One has been tried and completely failed: the communication of messages
which were left in proper custody before death. We shall, of course,
presently have an announcement that such a message has been read. Some
zealous Spiritualist will leave a sealed message, and will take care
that some medium or other is able to read it. We may be prepared for
such things. The fact is that half-a-dozen serious and reliable
Spiritualists have tried this test, and it has hopelessly miscarried.
Another test was that devised by Dr. Hodgson--to leave messages in
cipher, though not sealed. This also has completely failed. A third test
would be for one of these ghosts of learned Cambridge men, who are so
fluent on things that do not matter, to dictate a passage from an
obscure Greek poet through a medium who does not know Greek _at the
request of a sitter_. It is a familiar and ancient trick for a medium
to recite or write a passage in a foreign language. It has been learned
beforehand. But let a scholar ask the spirit of a dead scholar to spell
out through the ignorant medium _there and then_ a specified line or
passage within his knowledge. I have tried the experiment. It never
succeeds. Another test would be for one of these ghostly scholars to
dictate a word of a line of some obscure Greek poet (chosen by the
sitter) to one medium (ignorant of Greek), and another word of the same
line to another medium immediately afterwards, before there was the
remotest possibility of communication.
A score of such tests could be devised. Three of the best writing
mediums the Society for Psychical Research cares to indicate could be
accommodated, under proper observation, in different rooms of the same
building, and these tests carried out. We could invite the spirit to
pass from medium to medium and repeat the message to all three, or give
a part to each. Until some such rigorous inquiry is carried out, we may
decline to be interested. I have before me several volumes of the
_Proceedings of the Society for Psychical Research_. Candidly, they are
full of trash and padding. There is very little that merits serious
consideration, and nothing that is not weakened by uncertainties,
suppressions, and over-zealous eagerness.

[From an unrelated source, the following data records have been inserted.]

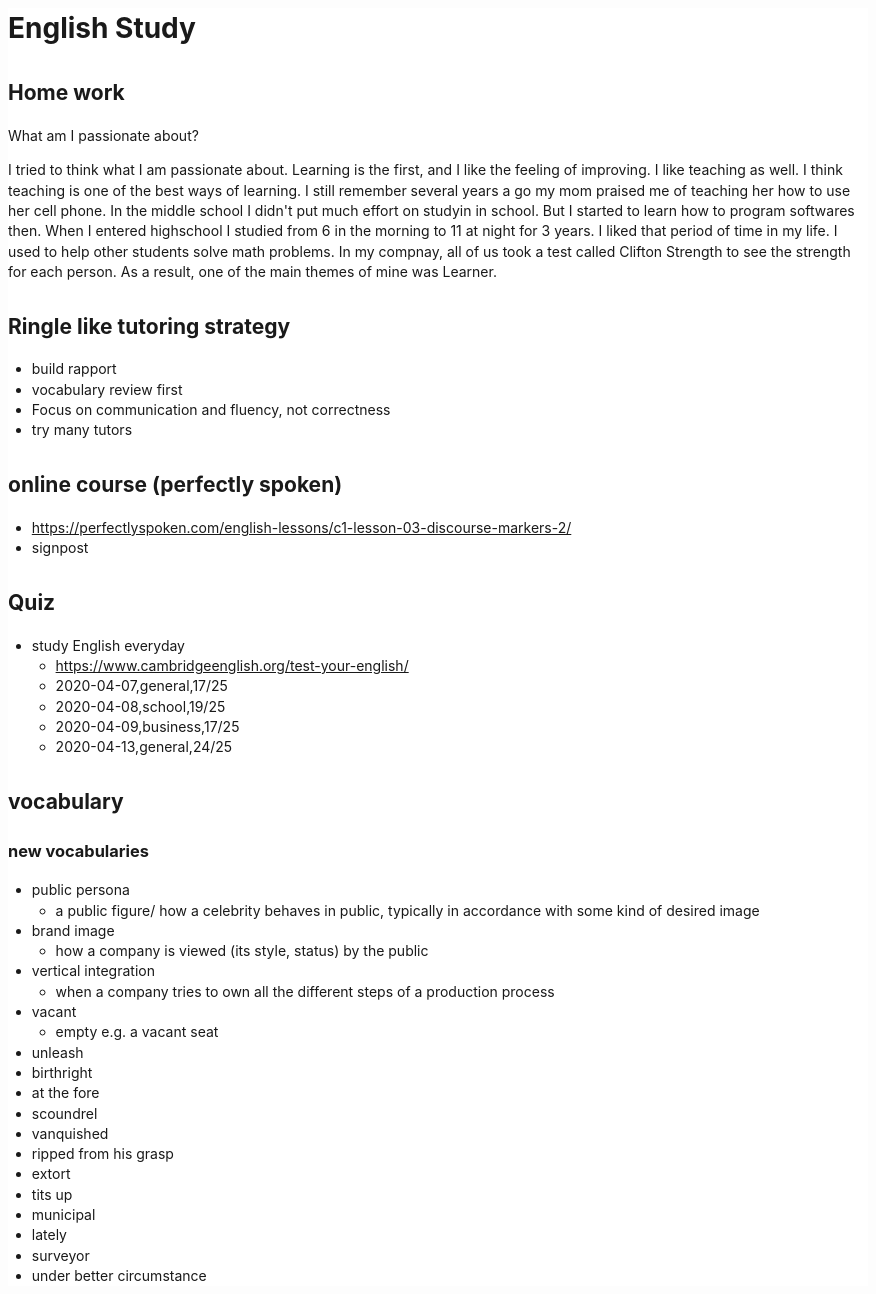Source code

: # English Study

## Home work

What am I passionate about?

I tried to think what I am passionate about. Learning is the first, and I like the feeling of improving. I like teaching as well. I think teaching is one of the best ways of learning. I still remember several years a go my mom praised me of teaching her how to use her cell phone. In the middle school I didn't put much effort on studyin in school. But I started to learn how to program softwares then. When I entered highschool I studied from 6 in the morning to 11 at night for 3 years. I liked that period of time in my life. I used to help other students solve math problems. In my compnay, all of us took a test called Clifton Strength to see the strength for each person. As a result, one of the main themes of mine was Learner.

## Ringle like tutoring strategy

- build rapport
- vocabulary review first
- Focus on communication and fluency, not correctness
- try many tutors

## online course (perfectly spoken)

- https://perfectlyspoken.com/english-lessons/c1-lesson-03-discourse-markers-2/
- signpost

## Quiz

- study English everyday
  - https://www.cambridgeenglish.org/test-your-english/
  - 2020-04-07,general,17/25
  - 2020-04-08,school,19/25
  - 2020-04-09,business,17/25
  - 2020-04-13,general,24/25

## vocabulary

### new vocabularies

- public persona
  - a public figure/ how a celebrity behaves in public, typically in accordance with some kind of desired image
- brand image
  - how a company is viewed (its style, status) by the public
- vertical integration
  - when a company tries to own all the different steps of a production process
- vacant
  - empty e.g. a vacant seat
- unleash
- birthright
- at the fore
- scoundrel
- vanquished
- ripped from his grasp
- extort
- tits up
- municipal
- lately
- surveyor
- under better circumstance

In fine, what impresses any man who reads much of all the volumes of
"revelation" which have been vouchsafed to us is the entirely _earthly_
character of it all. The Spiritualist theory is that men grow rapidly
wiser after death. Plato is two thousand years wiser than he was when he
lived. Ptah-hotep is six thousand years older and wiser. Neither these,
nor Buddha nor Christ nor any other moralist, has a word of wisdom for
us. In fact, a theory has had to be invented which supposes that they
move away from the earth to distant regions of the spirit-world as they
grow older, and so cannot communicate. It is a pity they are not
"permitted" to do so for propaganda purposes. But even those who remain
in communication have learned nothing since they left the earth. No
discovery has ever yet been communicated to us. In Spiritualist
literature, it is true, there is a claim that certain unknown facts
about the satellites of Uranus were revealed; but Flammarion makes short
work of the claim. The communications _never_ rise above the level of
the thought and knowledge of living humanity: never even above the level
of the knowledge available to the mediums. It is scarcely an "insanity
of incredulity" to suppose that they originated there.